I awoke to my phone ringing early Sunday morning. “He’s on life support, and they’re about to pull the plug,” my brother said.
Although he had been healthy and strong for a man in his 90’s, my grandfather Lewis G. Hale declined significantly in the last few months as his body slowly began shutting down.
The tears came quicker than the words as I struggled to respond. I realize 92 is longer than most live, but still it came as a shock and great loss that this pillar of our family was gone from this life. I penned this letter to him one week ago.
There are some things I wish I said before you died today. Just yesterday, I was thinking about the books I want to write, and how I hoped to find the nerve to send you a copy of my first published title. It would take some mustering because you and I see a number of things differently regarding women in the church and other points of theology.
I’m sorry I didn’t visit you often. We never lived nearer than a 9-hour drive (now more than 30), but I wish my kids had the opportunity to know you better.
As young children, you taught us how to bowl, play shuffleboard, throw horseshoes, and fish. We loved playing Skip-Bo, Rummikub, Rook, Canasta, and any other game we might have a chance of beating you at (I think we got our competitiveness from you ?). We helped put together Bible study materials, snap green beans, and shell pecans. We attended summer camps that you directed, listened to countless sermons, witnessed you hosting numerous people in your home and visiting as many or more in hospitals and homes. We watched you put others first, never punching a clock or calling it quits for the day but always willing to answer the phone or door when someone was in need. You always resisted storing up for yourselves treasures on earth, instead rejecting pay increases and giving freely to family, friends, colleges, and others. As soon as you came to faith, you were all in for the rest of your life, serving as a minister for 70 years. You passed on this faith to your father as well as your children and grandchildren, each of whom had to make it their own.

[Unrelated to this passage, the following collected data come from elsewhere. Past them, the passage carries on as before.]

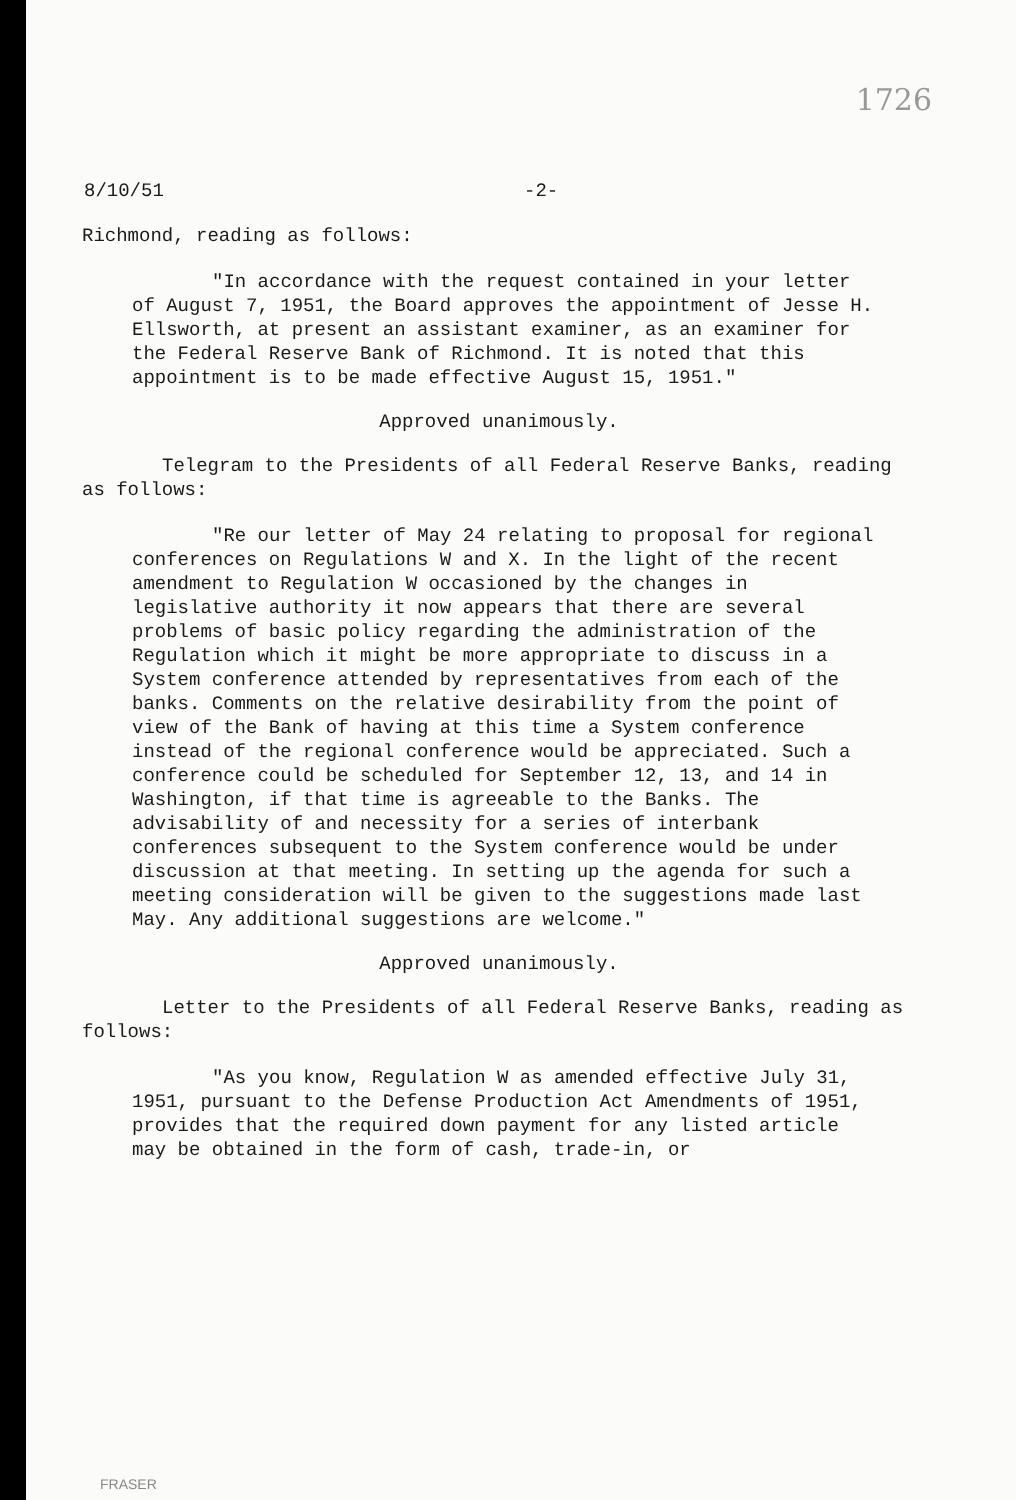1726
8/10/51 -2-
Richmond, reading as follows:
"In accordance with the request contained in your letter of August 7, 1951, the Board approves the appointment of Jesse H. Ellsworth, at present an assistant examiner, as an examiner for the Federal Reserve Bank of Richmond. It is noted that this appointment is to be made effective August 15, 1951."
Approved unanimously.
Telegram to the Presidents of all Federal Reserve Banks, reading as follows:
"Re our letter of May 24 relating to proposal for regional conferences on Regulations W and X. In the light of the recent amendment to Regulation W occasioned by the changes in legislative authority it now appears that there are several problems of basic policy regarding the administration of the Regulation which it might be more appropriate to discuss in a System conference attended by representatives from each of the banks. Comments on the relative desirability from the point of view of the Bank of having at this time a System conference instead of the regional conference would be appreciated. Such a conference could be scheduled for September 12, 13, and 14 in Washington, if that time is agreeable to the Banks. The advisability of and necessity for a series of interbank conferences subsequent to the System conference would be under discussion at that meeting. In setting up the agenda for such a meeting consideration will be given to the suggestions made last May. Any additional suggestions are welcome."
Approved unanimously.
Letter to the Presidents of all Federal Reserve Banks, reading as follows:
"As you know, Regulation W as amended effective July 31, 1951, pursuant to the Defense Production Act Amendments of 1951, provides that the required down payment for any listed article may be obtained in the form of cash, trade-in, or
FRASER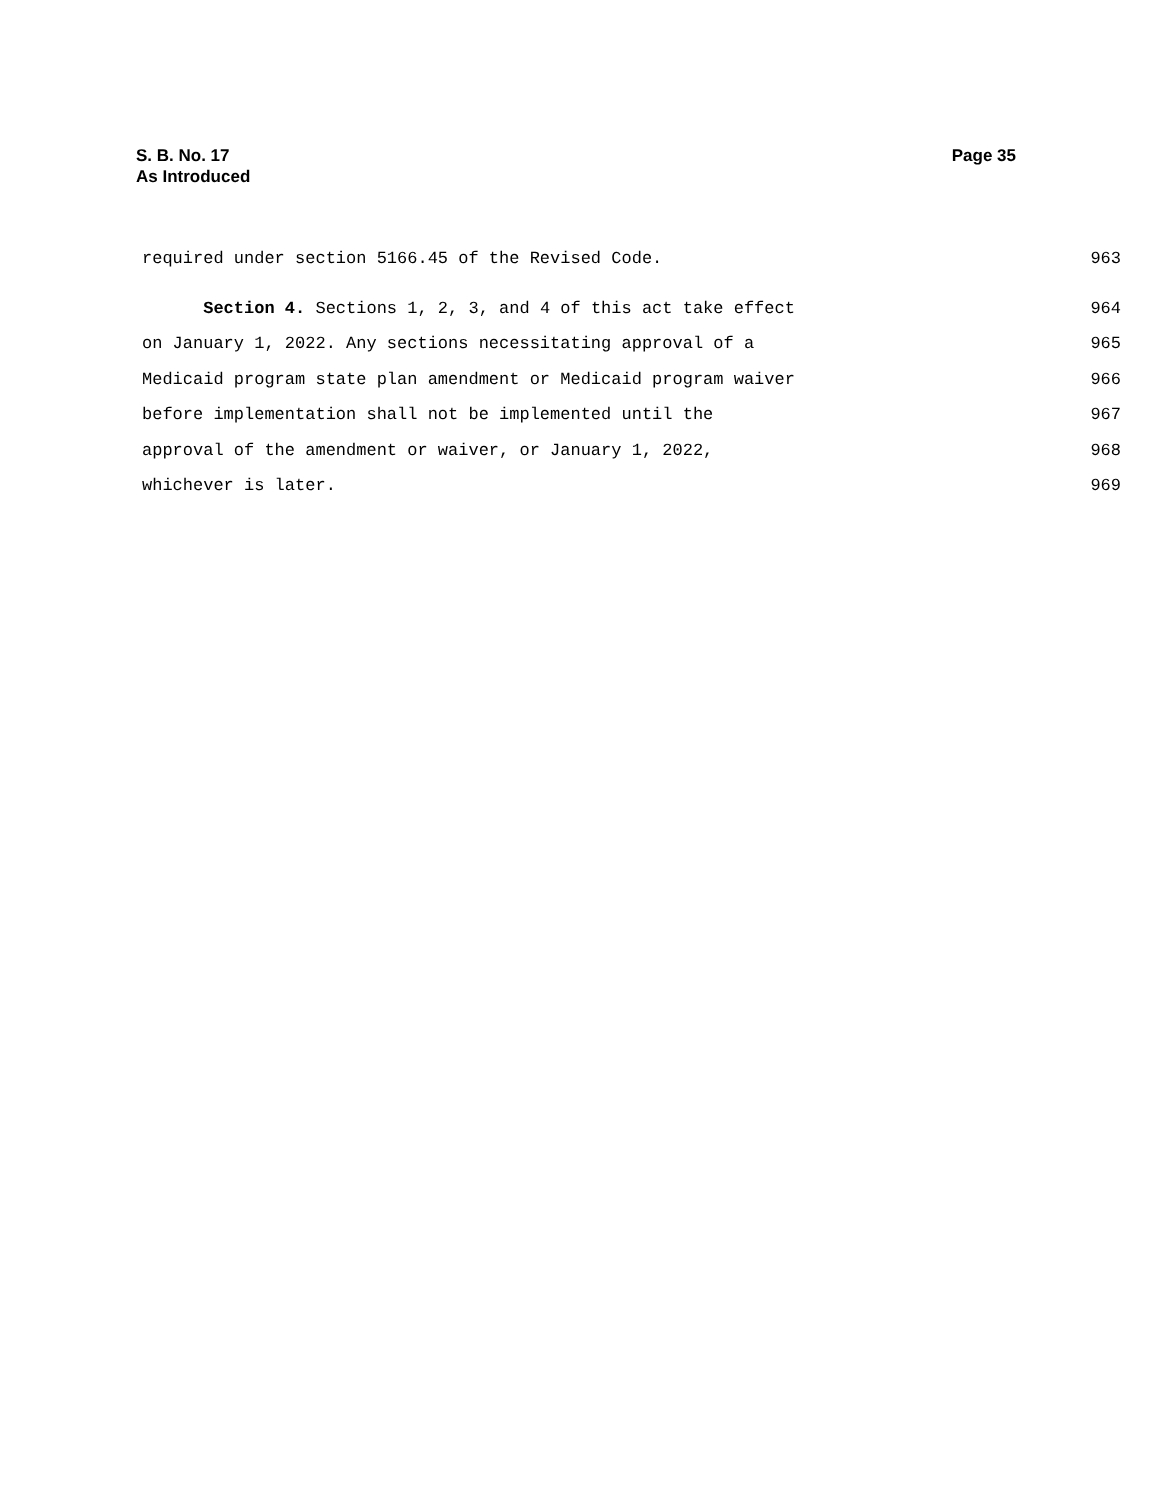S. B. No. 17
As Introduced
Page 35
| required under section 5166.45 of the Revised Code. | 963 |
| Section 4. Sections 1, 2, 3, and 4 of this act take effect | 964 |
| on January 1, 2022. Any sections necessitating approval of a | 965 |
| Medicaid program state plan amendment or Medicaid program waiver | 966 |
| before implementation shall not be implemented until the | 967 |
| approval of the amendment or waiver, or January 1, 2022, | 968 |
| whichever is later. | 969 |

Thank you for the remarkable stability and constancy you provided. My dreams often have your house as the setting, and I tend to think it’s because as we moved around, yours is the only home I’ve visited throughout my entire life. Other than re-covering couches and replacing carpet, everything has stayed the same. It confounds me that more than 40 years ago, grandma laid out how she wanted the house to be built and where the furniture would go, and it’s been that way ever since. Although it’s modest in size and furnishings, it’s perfectly suited to all of the hosting you do. It still amazes me how it doesn’t feel crowded even with 30+ people! It’s a respite from the consumerism and noise and hurriedness that surround us. From you and grandma, I learned the values of hospitality, hosting, simplicity, repurposing, and reducing waste. Although we never lived near you, visiting a handful of times a year as children and slowly decreasing in frequency as we grew up, you and grandma have had a huge impact on me.
I’m more like you than you know. Did you know I’m a preacher? I know it was confusing for you when I went to seminary, and I’m sure you and grandma were concerned about the eternal destination of my soul. But did you notice how I followed in your footsteps? I’ve always looked up to you. You dedicated your entire life in service to God and God’s church. I was in my late 20’s before I realized I could serve like you did, although my opportunities have been more limited. Embracing my calling was particularly difficult because I knew most of our family would not accept it. I wish you could have understood, believed, and affirmed my calling. I’m grieved by that loss and have often thought if only I was a man (though I have never wished to be), you would be proud of me. These are the things I didn’t have the courage to say, but wish that I had.
Since I can’t turn back the clock to say these things to you, perhaps by speaking them into the universe, these words will reach you. I’m sorry. Thank you. I love you. I hope to be known by you in the life to come.